***** Vorliegender Textauszug
Gegen Ende des 2. Irakkrieges bildete sich zunächst innerhalb der irakischen Landesgrenzen eine neue terroristische Gruppierung, die heute unter dem Namen "Islamischer Staat" bekannt ist und für Angst, Elend und Tod sorgt. Sie steht in Konkurrenz zu Al Qaida, obwohl beide auf die buchstabengetreue Befolgung der Worte des Korans bestehen und den Dschihad in den Mittelpunkt ihres Handelns stellen. Der Unterschied ergibt sich daraus, dass der IS sich nicht in Höhlen versteckt wie die Dschihadisten von Al Qaida im Thora-Bora-Gebirgsmassiv Afghanistans, sondern seiner Art des Islams in Form des "Kalifats" ein gesellschaftliches Antlitz gibt. Nach Warlord-Muster verwalten sie die von ihnen kontrollierten Territorien marodierend, schüchtern die dortige Bevölkerung durch Exekutionswellen ein und zwingen sie, die Gesetze des Islam nach ihrer Lesart zu befolgen.
**********
***** Gesammeltes Material
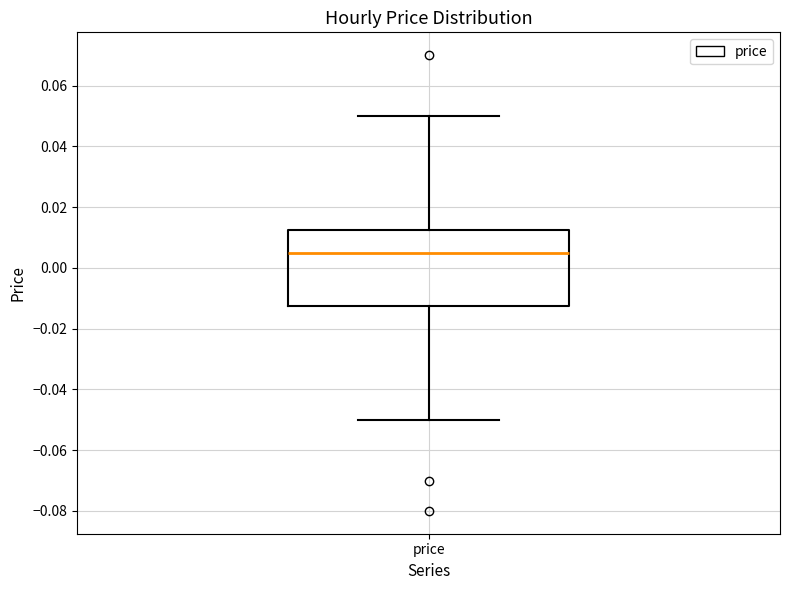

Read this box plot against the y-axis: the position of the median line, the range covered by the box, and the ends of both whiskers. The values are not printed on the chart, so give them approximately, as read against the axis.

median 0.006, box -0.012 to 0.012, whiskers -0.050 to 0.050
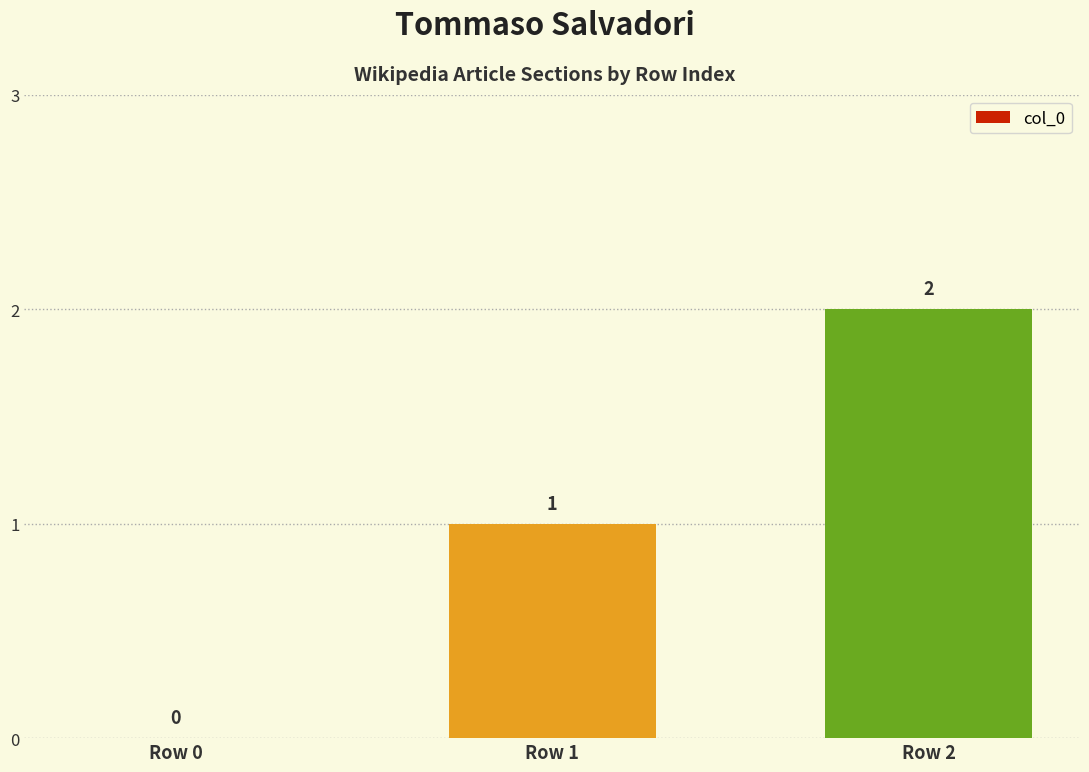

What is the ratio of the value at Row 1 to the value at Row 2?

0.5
**********
== Übungsaufgaben ==
• a. Nenne alles, wofür der „Islamische Staat“ laut dem Textauszug sorgt.
• b. Wann bildete sich die Gruppierung, die heute als „Islamischer Staat“ bekannt ist, laut dem Textauszug?
• c. Bitte knüpfe an das Ende des Textauszugs über den Islamischen Staat an und schreibe ihn weiter.

== Nummerierte Antworten ==
• a. Angst, Elend und Tod

• b. Gegen Ende des 2. Irakkrieges

• c.
Durch seine Territorialisierung muss sich der IS weit mehr als Al Qaida mit den religionsinternen Konflikten der arabisch-persischen Welt auseinandersetzen. Das islamische Rechtsgutachten der Ashar-Universität - im arabischen Raum hochangesehen und respektiert -, in dem die Schia als Grundlage des Schiismus neben den vier großen sunnitischen Schulen als fünfte Rechtsschule des Islam anerkannt worden ist, wird vom IS verhöhnt. Der Schiismus ist für ihn genauso Häresie wie die verschiedenen sunnitischen Rechtsschulen, soweit ihre Lehren sich nicht mit der von ihm geforderten einzig "wahren" Auslegung des Korans decken. Auf Häresie steht die Todesstrafe: "Allah schlag sie tot, wie sind sie abgewendet!" Koran 63, 4.

Mit dem Ausrufen des Kalifats in Teilen Iraks und Syriens, der rigiden Durchsetzung der Scharia und seinen terroristischen Greueltaten, mit denen er medial weltweit Aufsehen erregt, konnte der IS in der sunnitischen Welt Sympathiepunkte sammeln. Als neuer Leuchtturm des Islam und als Bollwerk gegen die Machenschaften des Westens geht er gegen die traditionellen islamischen Autoritäten in die offensive Konkurrenz um die Interpretationshoheit des Korans und bietet vor allem jungen, männlichen Sunniten ein Sprungbrett in eine radikal- religiöse Identität. Für diejenigen "Westler", die sich schon für die Al Qaida-Ideologie samt ihrer Machenschaften begeistern konnten, ist das von Abu Bakr al-Bagdhadi ausgerufene Kalifat zu einem nervenkitzelnden Ausflugsziel geworden. In einer Art Jurassic Park können sie dort ihren Gewaltphantasien in Rambo-Manier freien Lauf lassen.

"Immer, immer wieder geht die Sonne auf" (Udo Jürgens)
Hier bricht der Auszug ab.